▸ Provided data:
□ □ □ □ □ □ □

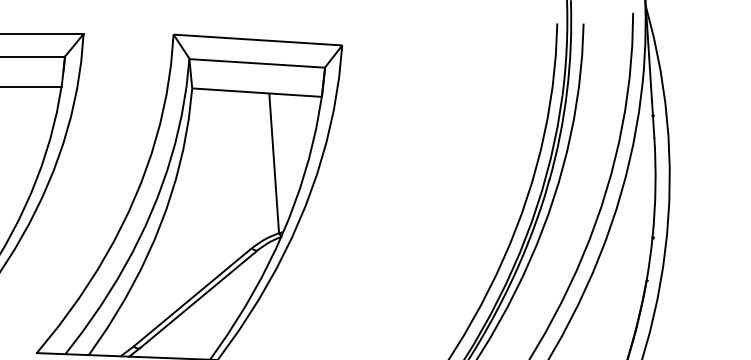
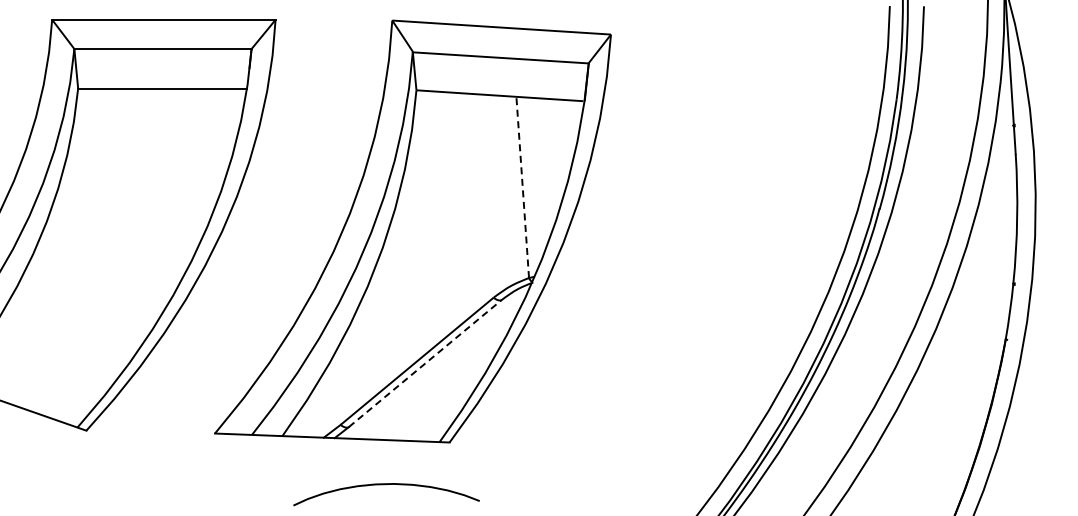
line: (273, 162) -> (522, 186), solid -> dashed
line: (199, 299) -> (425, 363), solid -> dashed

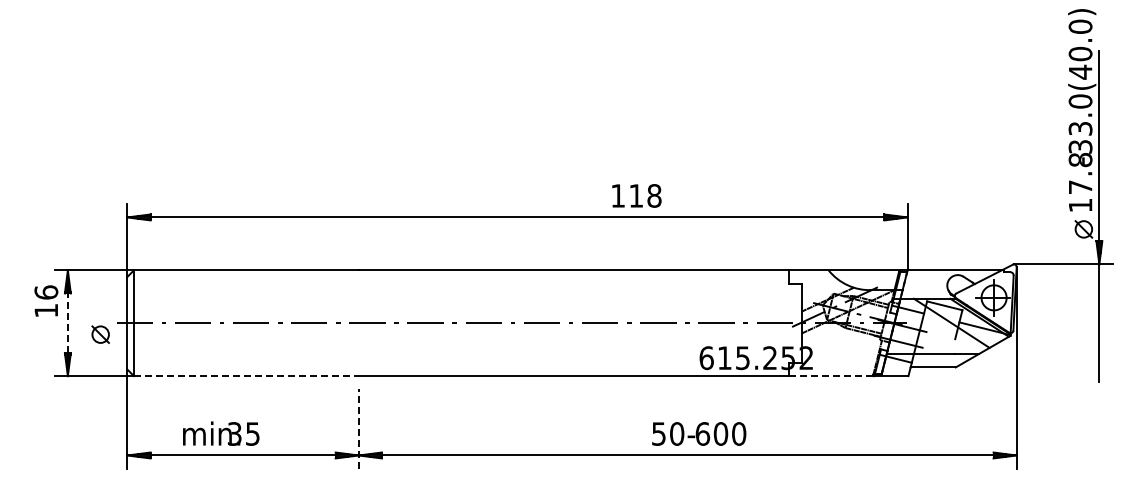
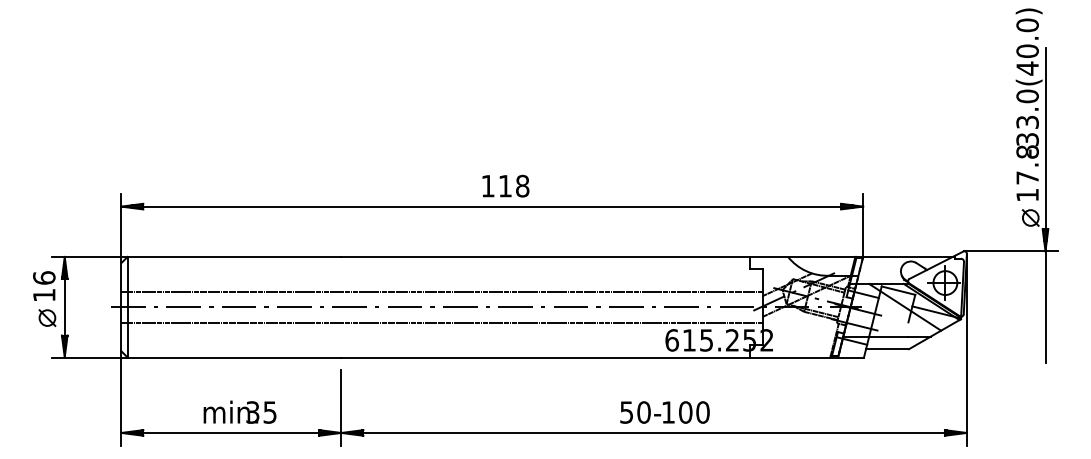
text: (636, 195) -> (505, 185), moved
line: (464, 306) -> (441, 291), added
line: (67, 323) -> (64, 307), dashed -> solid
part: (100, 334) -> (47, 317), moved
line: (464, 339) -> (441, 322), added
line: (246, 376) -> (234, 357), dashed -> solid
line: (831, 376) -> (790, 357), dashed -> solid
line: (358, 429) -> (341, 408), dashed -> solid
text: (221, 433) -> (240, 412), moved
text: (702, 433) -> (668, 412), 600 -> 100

□ □ □ □ □ □ □

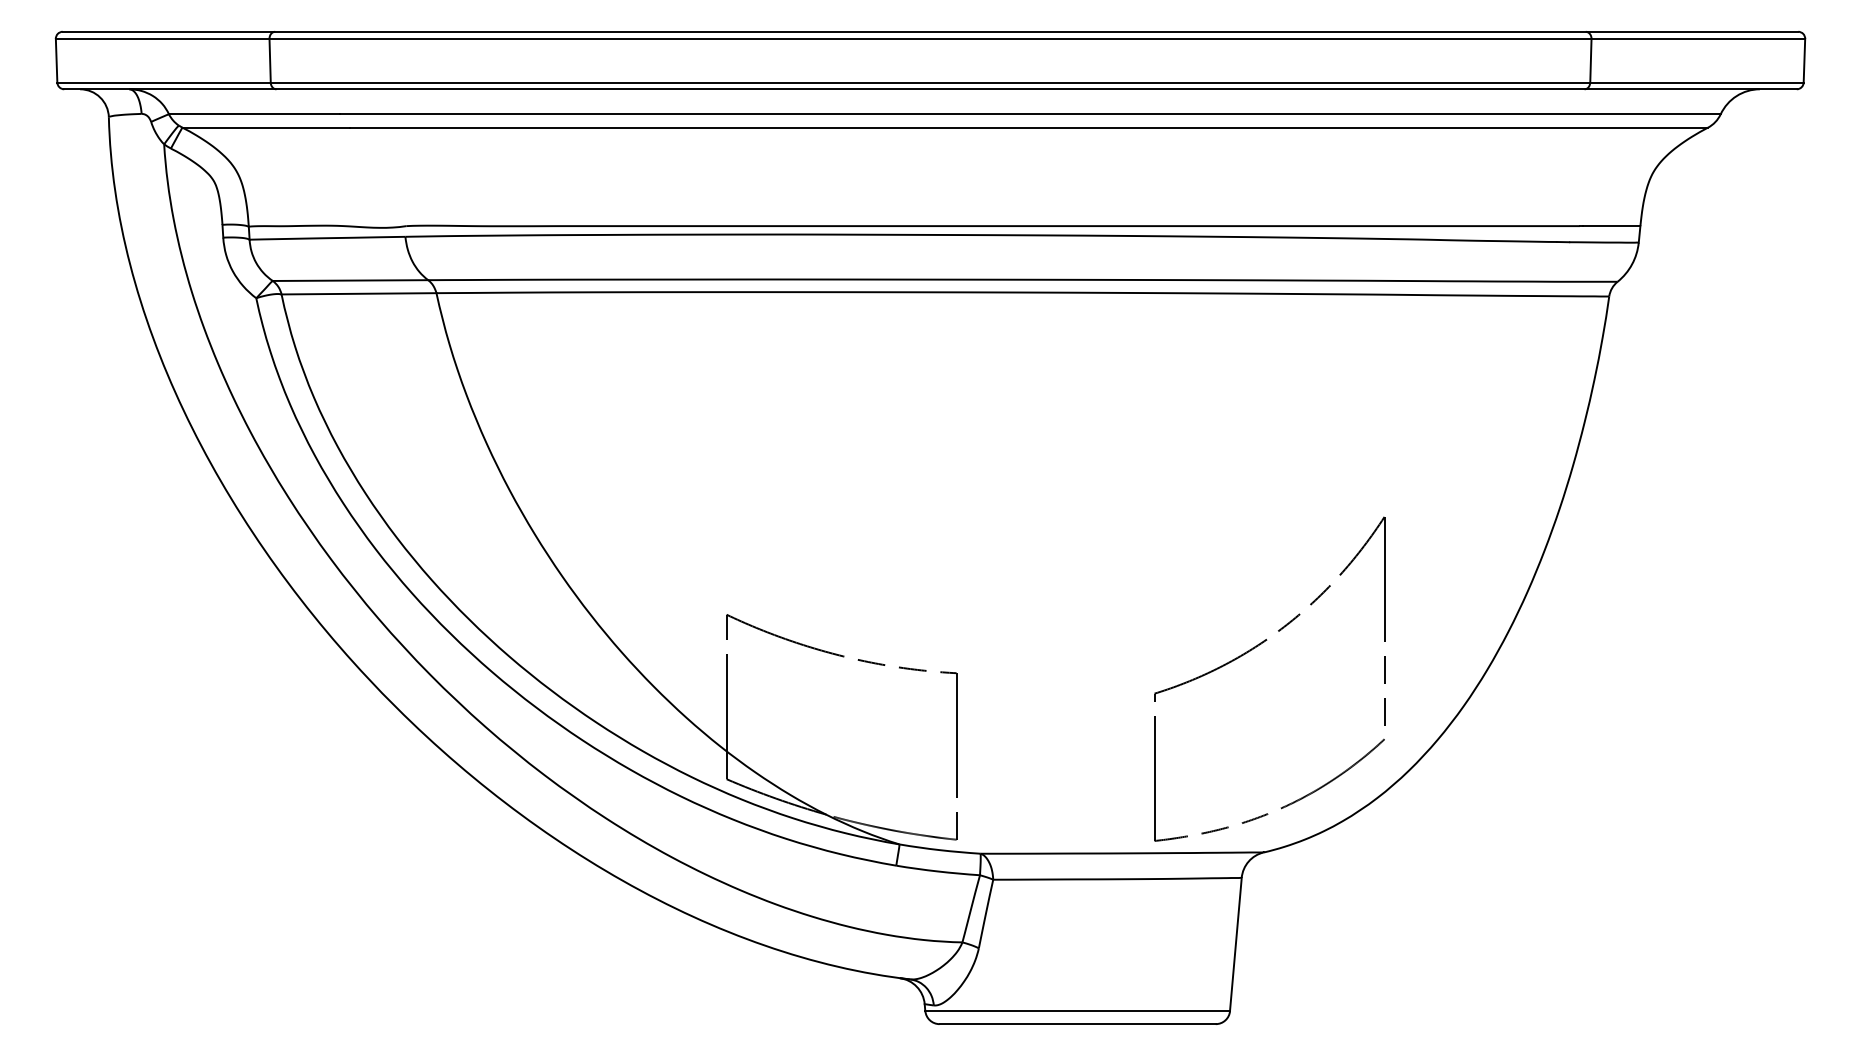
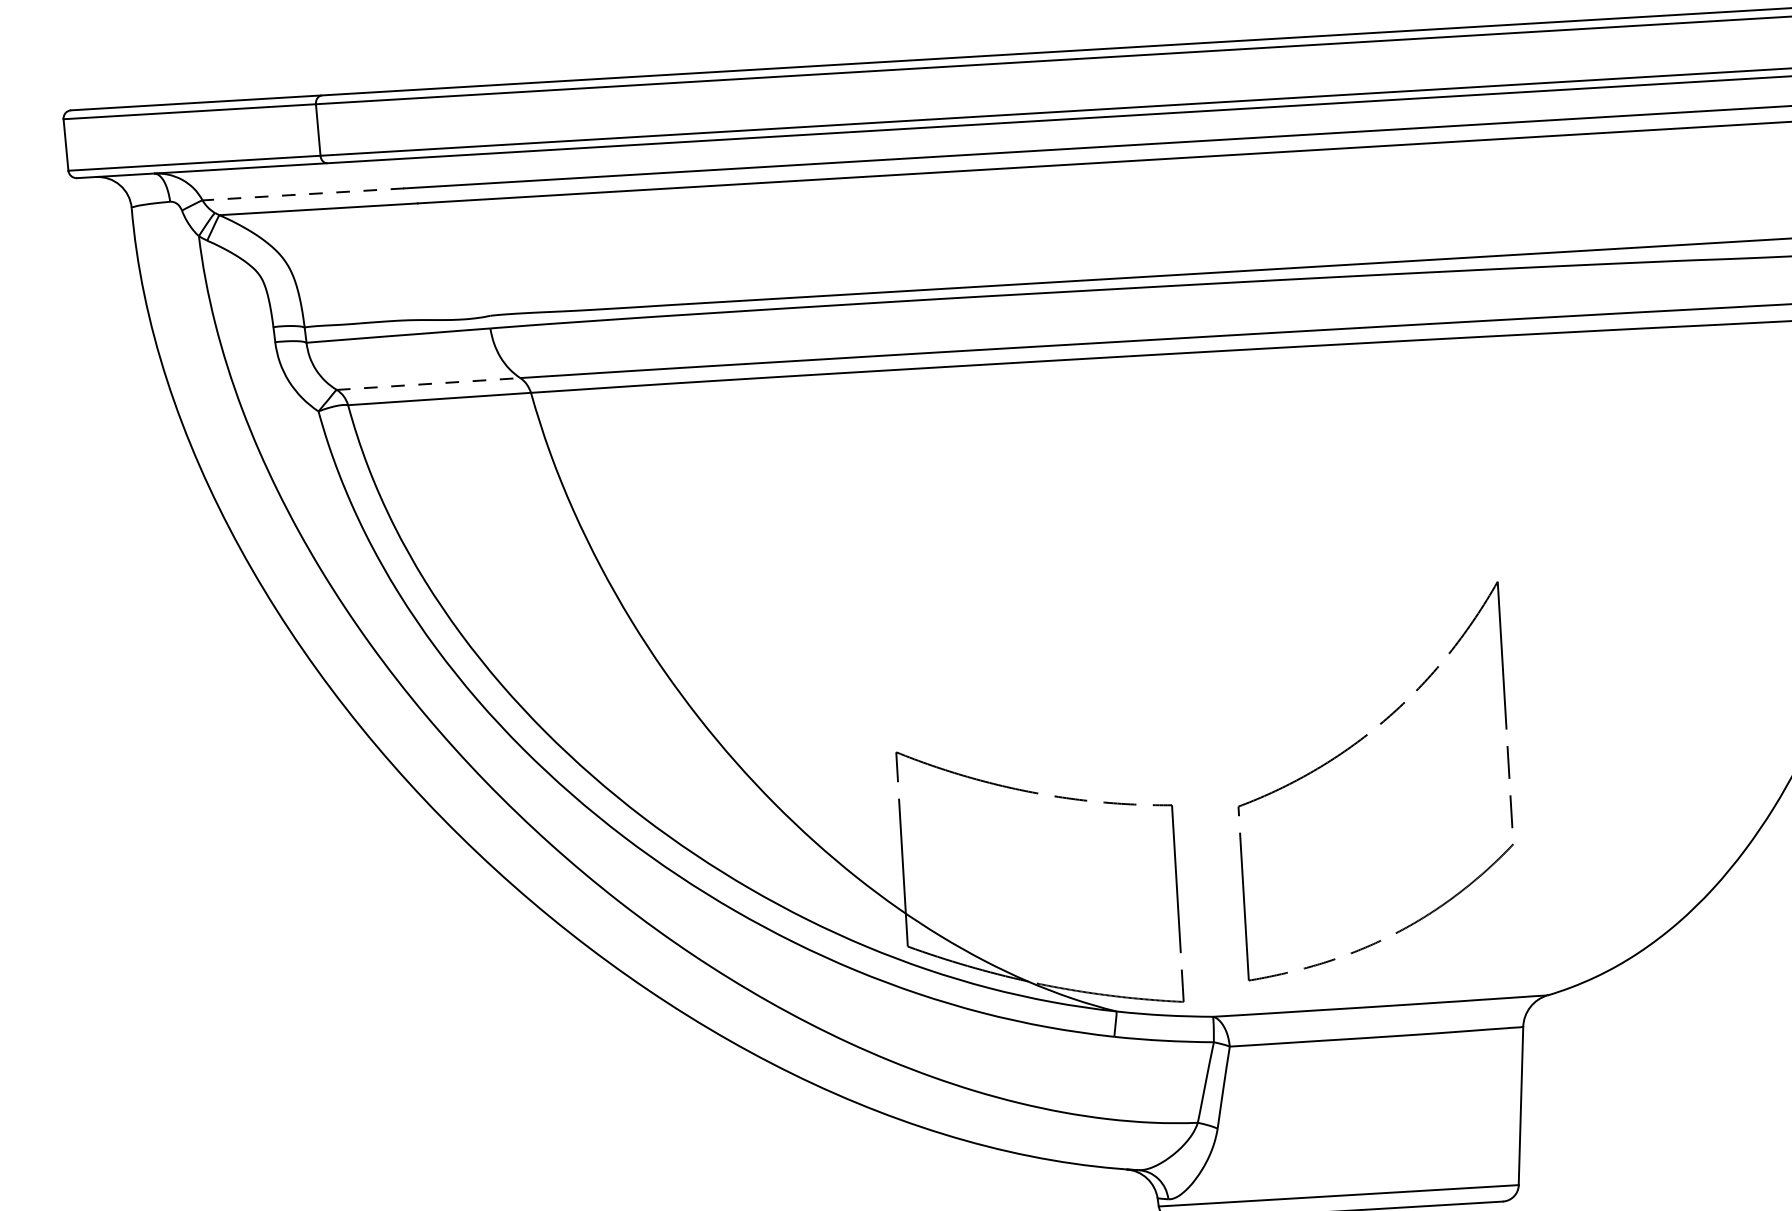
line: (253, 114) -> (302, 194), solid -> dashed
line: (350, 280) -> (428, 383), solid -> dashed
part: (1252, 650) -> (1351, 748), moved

□ □ □ □ □ □ □

What you give back must be the stretch above, starting at the line with "line: (464, 306) -> (441, 291), added" and ending at the line with "text: (702, 433) -> (668, 412), 600 -> 100", copied exactly.

line: (464, 306) -> (441, 291), added
line: (67, 323) -> (64, 307), dashed -> solid
part: (100, 334) -> (47, 317), moved
line: (464, 339) -> (441, 322), added
line: (246, 376) -> (234, 357), dashed -> solid
line: (831, 376) -> (790, 357), dashed -> solid
line: (358, 429) -> (341, 408), dashed -> solid
text: (221, 433) -> (240, 412), moved
text: (702, 433) -> (668, 412), 600 -> 100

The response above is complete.